I should like to speak to amendments 1 and 2, tabled in my name, and in passing to amendments 8 and 9, tabled by Labour Members. I shall not press amendments 1 and 2 to a vote, but should Labour Members move on amendment 8 and the consequential amendment 9, we will support them.
There is much in the Bill to commend it to us and to the House, and much that will add to the regulatory regime and its performance in the UK. However, the worst part of this legislation—the time bomb ticking away inside it—is the Government’s attempt to shift legislation that they put in place only four years ago on the reverse burden of proof for major financial infractions. That is the nub of the matter.
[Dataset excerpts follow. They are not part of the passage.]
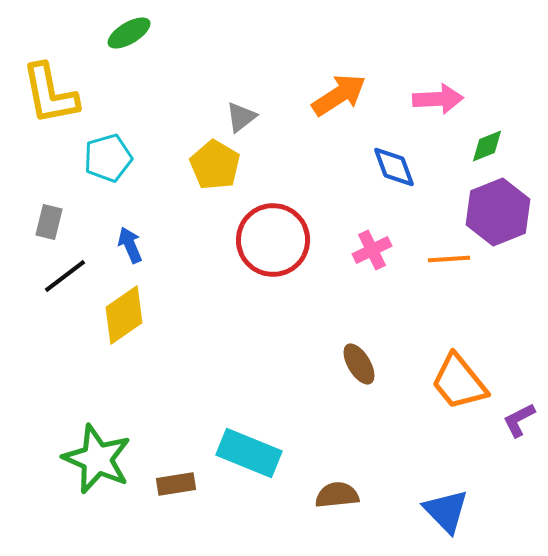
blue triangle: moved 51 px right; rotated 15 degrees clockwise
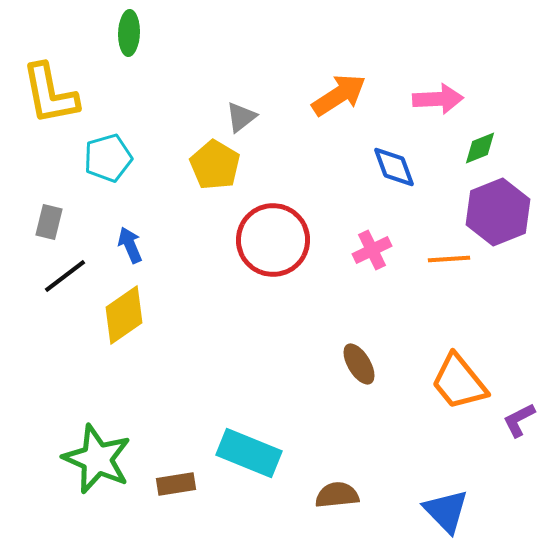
green ellipse: rotated 57 degrees counterclockwise
green diamond: moved 7 px left, 2 px down
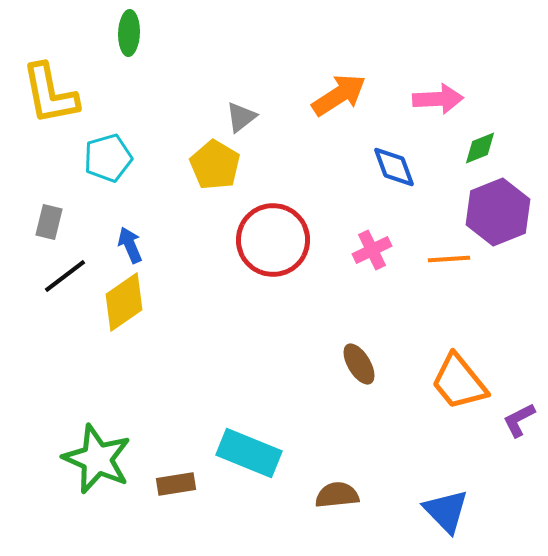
yellow diamond: moved 13 px up
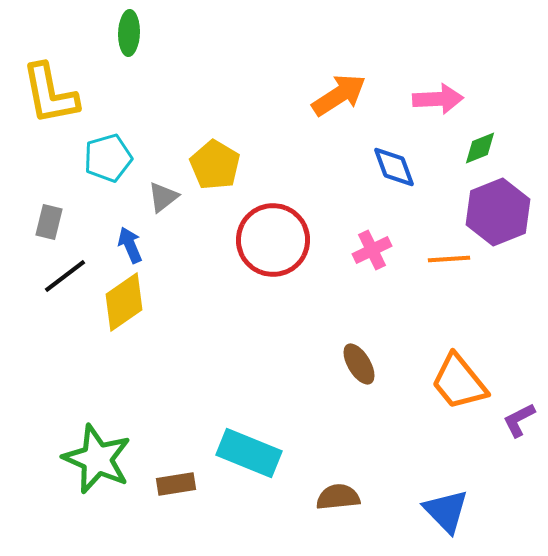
gray triangle: moved 78 px left, 80 px down
brown semicircle: moved 1 px right, 2 px down
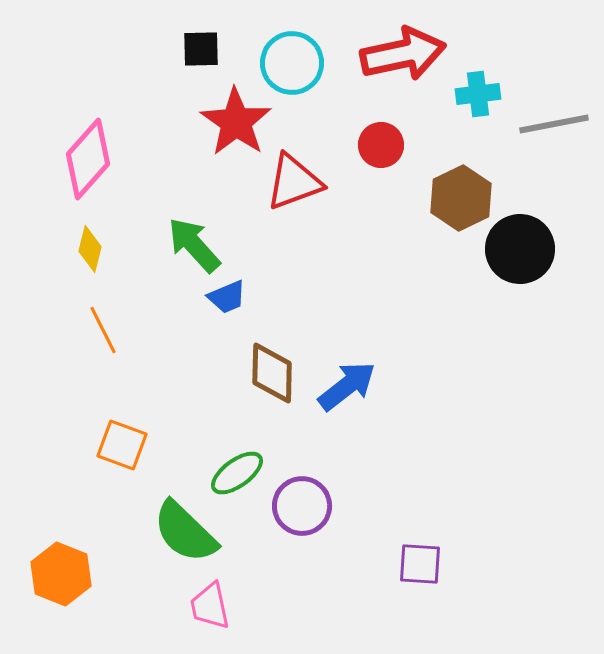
Legislation was introduced four years ago that identified senior managers in major banks and other financial organisations and stated that if a serious infraction of regulations was encountered on their watch, they would automatically be held responsible unless they could prove that they had taken due steps to prevent it from happening.
That legislation had a great deal of support in the House and among the public, because it was the one sure way of ensuring that those at senior level in the financial sector would not continue to do what they had done all through the 2007-08 crisis: blame everyone else and say that it was not their fault. The legislation made senior managers responsible, just as senior managers in other organisations and utilities have become responsible for major crises.
Why would the Government want to change that law before it even came into operation this month? That sends out the wrong signal. When we put legislation in place that has consensus behind it, we should try it and see whether it works. However, the Chancellor, whose constant refrain is that he has a long-term economic plan, has decided to change the legislation before it has even come into operation. That change sends out all the wrong signals. The Minister will probably say that the measure is disproportionate now that the Government
have widened the number of people being caught up in the senior management regime to tens of thousands, and that applying the law could become problematic. I know all the explanations, but I put it to her that by reneging on legislation that was put in place with great fanfare four years ago before it is even operational, the Government are simply signalling to the rest of the world that they are loosening the regulatory bonds. They might think that they are not doing that, but they are sending out the wrong signal.
The Government have been sending out another signal as well. For years, the Chancellor and other Treasury Ministers have been telling us that we should pay lower taxes, that taxes are bad, and that we should keep more of our own money. Suddenly, however, when we discover that hundreds of thousands of people are setting up secret offshore bank accounts, the Government get all holy and moral, saying, “We didn’t mean you to do that!” This Government sometimes speak with two voices. Individual Ministers are honest and sincere, but they do not understand that they sometimes speak with one voice on taxes and regulation and then do the opposite. It sends out the wrong signal. The Government cannot go on blaming other people. They are to blame if they change the rule without having put it into force for at least a few years to see whether it works. That is why we must leave the provisions in the Financial Services Act 2012 until it has been proven that they do not work.